On the manufacturer’s side, the challenge comes with maintaining the production speed of the shipping process while also applying two matching labels. Both labels must share the same unique data; serial number, lot number, date/time, etc. This challenge is further complicated by mechanical and technical challenges that can result in only a single label being applied or, worse yet, mismatching labels being applied to the same container.

Out of Sync

The normal method is to use two printers to execute the same print job at the same time and apply the labels to the package. It is also where the challenges occur. If the software correctly renders and sends the print job to the two printers simultaneously, label jams, running out of consumables or failed sensor triggering can cause the two printers to get out of sync. When this happens, two different labels with distinctly different data get applied.

Label Software Configuration

Label printing starts with the labeling software. Most major software brands offer the feature set required to print duplicate labels. The key is to determine which program will integrate best into an existing packaging system. For a high-volume automated pallet label application at a major food manufacturer, we used TEKLYNX’s CODESOFT. For another major prepared food manufacture, NiceLabel Business Cloud was the best choice. Both provided the capabilities, but each had unique strengths that best fit the clients’ specific needs.

Most industrial printers can accept print jobs that require duplicates. We used both SATO and Zebra print engines with ID Technology, such as ProMach Group, print applicators for the projects. The industrial thermal printers also offer additional features that can keep them in sync with the other printer executing the job.

Barcode and Vision Verification

Once the system for applying the duplicate labels has been implemented, verification is the next step. To ensure that the labels were printed and applied correctly, we deployed Sigo’s Efficient Pallet Labeling System (EPLS) software with Datalogic fixed position scanners and vision cameras. The barcode scanners can quickly and easily verify a readable barcode on the label and make sure that the unique ID embedded in it is correct. Vision scanners, although trickier to set up, can both read the barcode and check other aspects of the label. This two-layer approach ensures that all customer or government compliance standards are met.

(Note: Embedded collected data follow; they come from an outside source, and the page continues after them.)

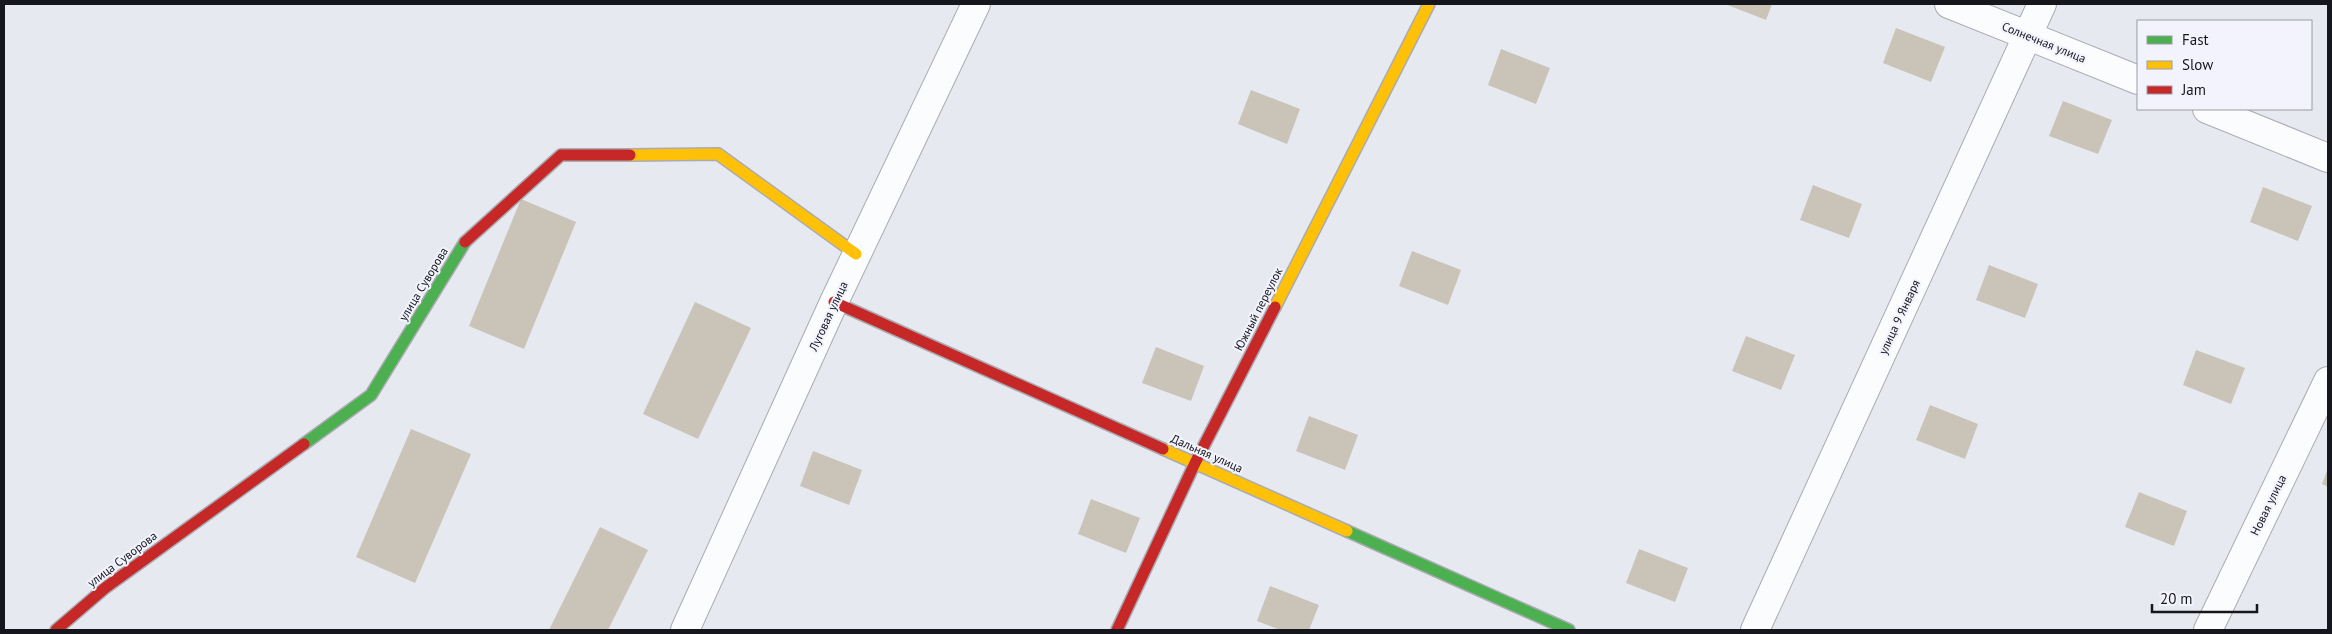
<svg xmlns="http://www.w3.org/2000/svg" width="2332" height="634" viewBox="0 0 2332 634" font-family="'PT Sans',sans-serif">
  <style>
    .building { fill: #cac4b8 }
    .lines { fill: none; stroke-linecap: round; stroke-linejoin: round }
    .street-casing { stroke: #aaabb2; stroke-width: 30 }
    .fast-casing { stroke: #aaabb2; stroke-width: 14 }
    .slow-casing { stroke: #aaabb2; stroke-width: 14 }
    .jam-casing { stroke: #aaabb2; stroke-width: 14 }
    .street { stroke: #fbfcfd; stroke-width: 28 }
    .fast { stroke: #4caf50; stroke-width: 11 }
    .slow { stroke: #ffc107; stroke-width: 11 }
    .jam { stroke: #c62828; stroke-width: 11 }
    .labels { text-anchor: middle; dominant-baseline: central; stroke-width: 4; stroke-linejoin: round; paint-order: stroke }
    .street-label { font-size: 12px; fill: #16171d; stroke: #f2f3fd }
  </style>
  <rect width="100%" height="100%" fill="#e7e9f1"/>
  <g class="building">
    <polygon points="1725,4 1772,4 1766,20"/>
    <polygon points="1896,28 1945,47 1931,82 1883,63"/>
    <polygon points="1501,49 1550,68 1536,104 1488,85"/>
    <polygon points="1251,90 1300,109 1287,144 1238,124"/>
    <polygon points="2063,101 2112,120 2098,154 2049,136"/>
    <polygon points="1813,185 1862,204 1849,238 1800,220"/>
    <polygon points="2263,187 2312,206 2298,241 2250,222"/>
    <polygon points="521,199 576,222 524,349 469,326"/>
    <polygon points="1412,251 1461,270 1448,305 1399,286"/>
    <polygon points="1989,265 2038,284 2025,318 1976,300"/>
    <polygon points="695,302 751,328 698,439 643,414"/>
    <polygon points="1746,336 1795,355 1781,390 1732,371"/>
    <polygon points="1156,347 1204,366 1191,401 1142,383"/>
    <polygon points="2196,350 2245,368 2231,404 2183,385"/>
    <polygon points="1930,405 1978,424 1965,459 1916,440"/>
    <polygon points="1309,416 1358,435 1345,470 1296,451"/>
    <polygon points="411,429 471,454 415,583 356,557"/>
    <polygon points="813,451 862,470 849,505 800,486"/>
    <polygon points="2328,468 2328,487 2322,484"/>
    <polygon points="2139,492 2187,511 2174,546 2125,527"/>
    <polygon points="1091,499 1140,518 1126,553 1078,534"/>
    <polygon points="600,527 648,550 608,630 549,630"/>
    <polygon points="1639,549 1688,568 1675,602 1626,583"/>
    <polygon points="1270,586 1319,605 1309,630 1280,630 1257,621"/>
  </g>
  <g class="lines">
    <g class="street-casing">
      <g id="street">
        <polyline points="1949,4 2138,80"/>
        <polyline points="2207,109 2328,158"/>
        <polyline points="685,630 834,302 976,4"/>
        <polyline points="1755,630 2042,4"/>
        <polyline points="2208,630 2328,381"/>
      </g>
    </g>
    <g class="fast-casing">
      <g id="fast">
        <polyline points="304,444 371,395 465,242"/>
        <polyline points="1347,531 1569,630"/>
      </g>
    </g>
    <g class="slow-casing">
      <g id="slow">
        <polyline points="630,155 718,154 856,254"/>
        <polyline points="1275,307 1429,4"/>
        <polyline points="1163,449 1347,531"/>
      </g>
    </g>
    <g class="jam-casing">
      <g id="jam">
        <polyline points="465,242 561,155 630,155"/>
        <polyline points="834,302 1163,449"/>
        <polyline points="56,630 105,588 304,444"/>
        <polyline points="1117,630 1195,463 1275,307"/>
      </g>
    </g>
    <use href="#street" class="street"/>
    <use href="#fast" class="fast"/>
    <use href="#slow" class="slow"/>
    <use href="#jam" class="jam"/>
  </g>
  <g class="labels">
    <g class="street-label">
      <text transform="translate(2044 42) rotate(22)">Солнечная улица</text>
      <text transform="translate(423 284) rotate(-59)">улица Суворова</text>
      <text transform="translate(1258 309) rotate(-63)">Южный переулок</text>
      <text transform="translate(828 316) rotate(-65)">Луговая улица</text>
      <text transform="translate(1899 317) rotate(-65)">улица 9 Января</text>
      <text transform="translate(1207 453) rotate(24)">Дальняя улица</text>
      <text transform="translate(2268 505) rotate(-64)">Новая улица</text>
      <text transform="translate(122 559) rotate(-37)">улица Суворова</text>
    </g>
  </g>
  <rect width="2332" height="634" fill="none" stroke="#16171d" stroke-width="10"/>
  <rect x="2137" y="20" width="175" height="90" fill="#f2f3fd" stroke="#9a9ba3"/>
  <rect x="2147" y="36" width="25" height="8" fill="#4caf50" stroke="#9a9ba3"/>
  <text x="2182" y="45" font-size="15" fill="#16171d">Fast</text>
  <rect x="2147" y="61" width="25" height="8" fill="#ffc107" stroke="#9a9ba3"/>
  <text x="2182" y="70" font-size="15" fill="#16171d">Slow</text>
  <rect x="2147" y="86" width="25" height="8" fill="#c62828" stroke="#9a9ba3"/>
  <text x="2182" y="95" font-size="15" fill="#16171d">Jam</text>
  <path d="M2152 604v8h105v-8" fill="none" stroke="#16171d" stroke-width="2.5"/>
  <text x="2160" y="604" font-size="15" fill="#16171d" stroke="#f2f3fd" stroke-width="4" paint-order="stroke">20 m</text>
</svg>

If a case or pallet fails the verification step, it can be flagged and removed from the shipping line. If EPLS detects a missing or defective label, it will automatically print a replacement label on a downstream printer. The forklift operator, seeing the reprinted label, then takes it and applies it to the container.

Getting it All to Work

Creating a packaging labeling solution that tackles these challenges does not require one to become a deep expert in labeling systems. Instead, a skilled label systems integrator like EBI can help bring all the key elements together based on their knowledge of available systems and prior experience. The result is that these complex systems can work reliably with minimal user effort or training. A critical element of this success is the EBI methodology of Analysis, Proof of Concept, Pilot, Roll-out and Maintenance. By following this process, we divide the project into small parts and built the system one piece at a time.